* **Work to complete**:
a – Reproduce the passage of the Greek train crash report starting with "An intercity passenger" and going on through "rushed to hospitals.".
b – Answer these questions about the Greek train crash report:
(i) How many people were killed in the 1972 head-on collision outside Larissa?
(ii) What did one passenger use to break the train window and escape?
(iii) To which company did Greece sell railway operator TRAINOSE in 2017?

* **Document segment**:
☆ ☆ ☆ ☆
Two trains collided head-on in Greece killing at least 32 people and injuring 85 late on Tuesday night, the fire brigade said, but the cause of the deadliest rail crash in Greece in decades remained unclear.
An intercity passenger train traveling from Athens to the northern city of Thessaloniki collided at high speed with a cargo train outside the city of Larissa in central Greece, said the governor of the Thessaly region.
The impact caused a fire in a number of the passenger carriages, burning many commuters who were rushed to hospitals.
“We heard a big bang, (it was) 10 nightmarish seconds,” said Stergios Minenis, a 28-year-old passenger who jumped to safety from the wreckage.
“We were turning over in the wagon until we fell on our sides…then there was panic, cables (everywhere) fire, the fire was immediate, as we were turning over we were being burned, fire was right and left.”
Thessaly regional governor Konstantinos Agorastos told SKAI TV that the first four carriages of the passenger train were derailed in the crash, while the first two carriages, which caught fire, were “almost completely destroyed.”
He said the two trains hurtled toward each other on the same track.
“They were traveling at great speed and one (driver) didn’t know the other was coming,” the governor said.
About 250 passengers were evacuated safely to Thessaloniki on buses. One passenger told state broadcaster ERT he managed to escape after breaking the train window with his suitcase.
“There was panic in the carriage, people were screaming,” a young man who was evacuated to a nearby bridge told SKAI TV.
“It was like an earthquake,” Angelos Tsiamouras, another passenger, told ERT.
Broadcaster SKAI showed footage of derailed carriages, badly damaged with broken windows and thick plumes of smoke, as well as debris strewn across the road. Rescue workers were seen carrying torches in carriages looking for trapped passengers.
“The evacuation of passengers is under way in very difficult conditions given the severity of the collision of the two trains,” fire brigade spokesperson Vassilis Varthakogiannis said in a televised address.
In the early hours of Wednesday, footage from state broadcaster ERT showed rescue workers with headlights searching the wreckage and surrounding fields for survivors.
“We are living through a tragedy. We are pulling out people alive, injured…there are dead. We are going to be here all night, until we finish, until we find the last person,” a volunteer rescue worker told ERT state broadcaster.
Local media reported about 350 people were traveling on the passenger train, which departed Athens around 7.30 p.m. (0530 GMT). The fire brigade said it was informed of the accident shortly before midnight on Tuesday. The cargo train had been traveling from Thessaloniki to Larissa.
In 1972, 19 people were killed when two trains collided head on outside Larissa.
Greece’s aging railway system is need of modernizing, with many trains traveling on single tracks and signalling and automatic control systems still to be installed in many areas.
Greece sold railway operator TRAINOSE to Italy’s Ferrovie dello Stato Italiane in 2017 as part of its international bailout program, expecting hundreds of millions of euros to be invested in rail infrastructure in the coming years.
According to the Italian company’s website it is the main provider of rail transport for passengers and freight in Greece and runs 342 passenger and commercial routes a day.
☆ ☆ ☆ ☆
[Collected data]

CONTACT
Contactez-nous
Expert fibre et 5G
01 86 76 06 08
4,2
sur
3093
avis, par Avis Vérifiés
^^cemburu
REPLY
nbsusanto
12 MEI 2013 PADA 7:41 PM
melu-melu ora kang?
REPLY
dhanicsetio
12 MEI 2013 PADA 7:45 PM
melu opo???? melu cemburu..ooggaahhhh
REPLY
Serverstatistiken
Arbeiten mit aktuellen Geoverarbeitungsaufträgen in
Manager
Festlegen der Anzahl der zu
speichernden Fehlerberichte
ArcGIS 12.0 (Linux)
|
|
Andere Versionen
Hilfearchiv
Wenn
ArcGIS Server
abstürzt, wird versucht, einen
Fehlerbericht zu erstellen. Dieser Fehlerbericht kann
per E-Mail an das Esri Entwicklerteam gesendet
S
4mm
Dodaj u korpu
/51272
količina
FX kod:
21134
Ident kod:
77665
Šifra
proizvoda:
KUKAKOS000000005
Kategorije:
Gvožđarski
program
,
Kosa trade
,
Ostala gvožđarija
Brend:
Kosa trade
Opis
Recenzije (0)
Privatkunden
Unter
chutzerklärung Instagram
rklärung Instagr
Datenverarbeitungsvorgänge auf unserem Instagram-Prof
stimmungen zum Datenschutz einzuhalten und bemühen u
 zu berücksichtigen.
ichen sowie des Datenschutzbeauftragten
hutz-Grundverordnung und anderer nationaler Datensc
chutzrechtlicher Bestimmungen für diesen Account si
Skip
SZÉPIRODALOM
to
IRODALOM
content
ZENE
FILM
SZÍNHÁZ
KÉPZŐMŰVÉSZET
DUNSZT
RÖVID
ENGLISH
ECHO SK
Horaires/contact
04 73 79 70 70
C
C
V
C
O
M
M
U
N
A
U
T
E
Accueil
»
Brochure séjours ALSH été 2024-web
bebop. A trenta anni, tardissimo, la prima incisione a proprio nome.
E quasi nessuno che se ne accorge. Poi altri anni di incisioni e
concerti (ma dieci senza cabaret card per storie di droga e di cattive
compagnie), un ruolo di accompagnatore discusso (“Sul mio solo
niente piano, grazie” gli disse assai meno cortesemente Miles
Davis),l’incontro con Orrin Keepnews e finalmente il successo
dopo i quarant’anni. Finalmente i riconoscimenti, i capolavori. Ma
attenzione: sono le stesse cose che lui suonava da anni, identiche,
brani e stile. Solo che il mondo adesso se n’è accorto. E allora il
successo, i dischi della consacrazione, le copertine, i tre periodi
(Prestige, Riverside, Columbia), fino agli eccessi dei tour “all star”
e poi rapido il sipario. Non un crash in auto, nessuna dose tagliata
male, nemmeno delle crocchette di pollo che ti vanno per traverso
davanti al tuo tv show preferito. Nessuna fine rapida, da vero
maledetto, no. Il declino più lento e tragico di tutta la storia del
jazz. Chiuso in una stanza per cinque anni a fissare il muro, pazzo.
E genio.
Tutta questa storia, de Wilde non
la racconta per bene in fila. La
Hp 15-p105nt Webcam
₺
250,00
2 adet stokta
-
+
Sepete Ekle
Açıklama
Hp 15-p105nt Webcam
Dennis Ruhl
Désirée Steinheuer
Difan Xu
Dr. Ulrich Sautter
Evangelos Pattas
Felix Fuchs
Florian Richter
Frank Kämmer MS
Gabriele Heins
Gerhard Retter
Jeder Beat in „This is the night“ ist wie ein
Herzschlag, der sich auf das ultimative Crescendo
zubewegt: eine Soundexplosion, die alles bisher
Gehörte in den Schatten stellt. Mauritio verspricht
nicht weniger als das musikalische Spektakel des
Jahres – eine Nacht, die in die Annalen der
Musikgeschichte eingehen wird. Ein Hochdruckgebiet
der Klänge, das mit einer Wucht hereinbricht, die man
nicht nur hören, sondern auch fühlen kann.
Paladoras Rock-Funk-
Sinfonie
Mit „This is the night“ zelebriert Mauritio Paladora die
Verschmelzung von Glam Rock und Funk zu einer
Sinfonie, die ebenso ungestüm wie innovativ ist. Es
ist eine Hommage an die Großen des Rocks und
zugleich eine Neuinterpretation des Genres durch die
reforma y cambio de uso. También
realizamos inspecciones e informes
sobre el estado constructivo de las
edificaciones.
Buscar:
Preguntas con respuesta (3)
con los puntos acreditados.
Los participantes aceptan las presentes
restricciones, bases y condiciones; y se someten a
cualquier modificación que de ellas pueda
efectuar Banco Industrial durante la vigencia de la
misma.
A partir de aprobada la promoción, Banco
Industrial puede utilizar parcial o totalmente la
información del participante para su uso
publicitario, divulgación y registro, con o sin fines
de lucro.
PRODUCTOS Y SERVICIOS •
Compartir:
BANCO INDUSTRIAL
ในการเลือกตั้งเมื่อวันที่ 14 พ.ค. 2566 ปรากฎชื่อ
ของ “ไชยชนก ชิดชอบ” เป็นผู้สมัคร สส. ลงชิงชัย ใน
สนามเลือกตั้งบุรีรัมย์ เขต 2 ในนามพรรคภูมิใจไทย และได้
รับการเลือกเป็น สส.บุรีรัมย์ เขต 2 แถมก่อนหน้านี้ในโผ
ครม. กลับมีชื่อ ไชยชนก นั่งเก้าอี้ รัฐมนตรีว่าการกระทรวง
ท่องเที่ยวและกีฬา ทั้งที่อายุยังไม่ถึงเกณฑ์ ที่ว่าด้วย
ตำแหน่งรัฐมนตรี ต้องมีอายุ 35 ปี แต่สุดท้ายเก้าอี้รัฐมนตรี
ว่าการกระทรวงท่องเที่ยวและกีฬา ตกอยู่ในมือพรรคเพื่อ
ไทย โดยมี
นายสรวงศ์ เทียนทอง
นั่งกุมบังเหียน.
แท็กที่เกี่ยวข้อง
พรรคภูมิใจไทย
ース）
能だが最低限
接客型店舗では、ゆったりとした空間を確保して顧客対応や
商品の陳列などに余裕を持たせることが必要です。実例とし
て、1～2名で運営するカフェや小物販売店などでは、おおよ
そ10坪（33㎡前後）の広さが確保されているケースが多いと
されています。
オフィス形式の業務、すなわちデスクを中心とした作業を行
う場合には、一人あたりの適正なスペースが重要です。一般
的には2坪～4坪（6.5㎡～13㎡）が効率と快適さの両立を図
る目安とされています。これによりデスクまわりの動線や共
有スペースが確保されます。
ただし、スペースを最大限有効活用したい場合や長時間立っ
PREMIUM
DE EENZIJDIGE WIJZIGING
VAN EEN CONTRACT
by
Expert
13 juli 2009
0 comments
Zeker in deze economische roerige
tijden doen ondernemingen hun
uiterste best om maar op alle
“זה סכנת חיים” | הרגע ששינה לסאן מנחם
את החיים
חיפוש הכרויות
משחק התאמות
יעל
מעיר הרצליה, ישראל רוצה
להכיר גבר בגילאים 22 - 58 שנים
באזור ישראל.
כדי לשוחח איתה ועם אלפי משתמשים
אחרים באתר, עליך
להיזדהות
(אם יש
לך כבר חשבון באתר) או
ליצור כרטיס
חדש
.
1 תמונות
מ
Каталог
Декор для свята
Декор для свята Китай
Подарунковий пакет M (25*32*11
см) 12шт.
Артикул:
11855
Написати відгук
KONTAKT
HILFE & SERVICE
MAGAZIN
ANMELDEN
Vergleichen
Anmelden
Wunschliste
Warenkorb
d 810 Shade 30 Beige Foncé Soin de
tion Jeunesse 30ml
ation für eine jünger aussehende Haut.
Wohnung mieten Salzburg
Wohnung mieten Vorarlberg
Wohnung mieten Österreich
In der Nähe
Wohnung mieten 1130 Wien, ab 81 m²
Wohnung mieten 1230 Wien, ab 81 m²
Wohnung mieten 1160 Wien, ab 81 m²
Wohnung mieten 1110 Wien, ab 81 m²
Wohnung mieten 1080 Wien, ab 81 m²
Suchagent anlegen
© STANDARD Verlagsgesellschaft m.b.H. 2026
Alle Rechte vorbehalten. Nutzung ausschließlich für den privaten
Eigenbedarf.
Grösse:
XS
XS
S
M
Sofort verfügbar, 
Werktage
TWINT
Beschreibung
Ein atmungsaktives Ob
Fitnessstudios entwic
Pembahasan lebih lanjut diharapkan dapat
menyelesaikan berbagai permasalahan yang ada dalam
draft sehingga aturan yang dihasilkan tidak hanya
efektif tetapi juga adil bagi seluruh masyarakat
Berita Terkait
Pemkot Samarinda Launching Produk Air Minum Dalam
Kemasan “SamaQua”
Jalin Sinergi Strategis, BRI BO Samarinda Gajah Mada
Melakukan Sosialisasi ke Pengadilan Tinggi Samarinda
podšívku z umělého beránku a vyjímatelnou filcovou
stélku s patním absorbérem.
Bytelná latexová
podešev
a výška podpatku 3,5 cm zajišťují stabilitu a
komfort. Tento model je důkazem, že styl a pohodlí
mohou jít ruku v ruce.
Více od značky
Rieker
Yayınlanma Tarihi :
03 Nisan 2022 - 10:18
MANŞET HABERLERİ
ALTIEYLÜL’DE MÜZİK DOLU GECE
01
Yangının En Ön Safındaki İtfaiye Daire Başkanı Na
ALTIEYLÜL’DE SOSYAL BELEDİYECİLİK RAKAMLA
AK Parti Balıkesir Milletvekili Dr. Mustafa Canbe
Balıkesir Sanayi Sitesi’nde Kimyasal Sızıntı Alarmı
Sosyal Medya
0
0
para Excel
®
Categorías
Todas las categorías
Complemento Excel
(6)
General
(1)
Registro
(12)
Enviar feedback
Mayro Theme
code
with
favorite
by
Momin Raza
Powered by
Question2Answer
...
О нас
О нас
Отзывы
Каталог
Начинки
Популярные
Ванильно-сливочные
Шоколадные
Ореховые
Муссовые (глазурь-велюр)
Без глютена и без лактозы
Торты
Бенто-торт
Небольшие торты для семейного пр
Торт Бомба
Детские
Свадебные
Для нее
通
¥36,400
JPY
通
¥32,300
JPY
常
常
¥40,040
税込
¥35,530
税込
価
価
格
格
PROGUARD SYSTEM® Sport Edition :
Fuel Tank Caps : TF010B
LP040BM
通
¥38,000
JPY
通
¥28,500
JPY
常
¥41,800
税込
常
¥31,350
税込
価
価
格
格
☆ ☆ ☆ ☆
* **Solutions below**:
a –
An intercity passenger train traveling from Athens to the northern city of Thessaloniki collided at high speed with a cargo train outside the city of Larissa in central Greece, said the governor of the Thessaly region.
The impact caused a fire in a number of the passenger carriages, burning many commuters who were rushed to hospitals.

b –
(i) 19 people.
(ii) His suitcase.
(iii) Italy's Ferrovie dello Stato Italiane.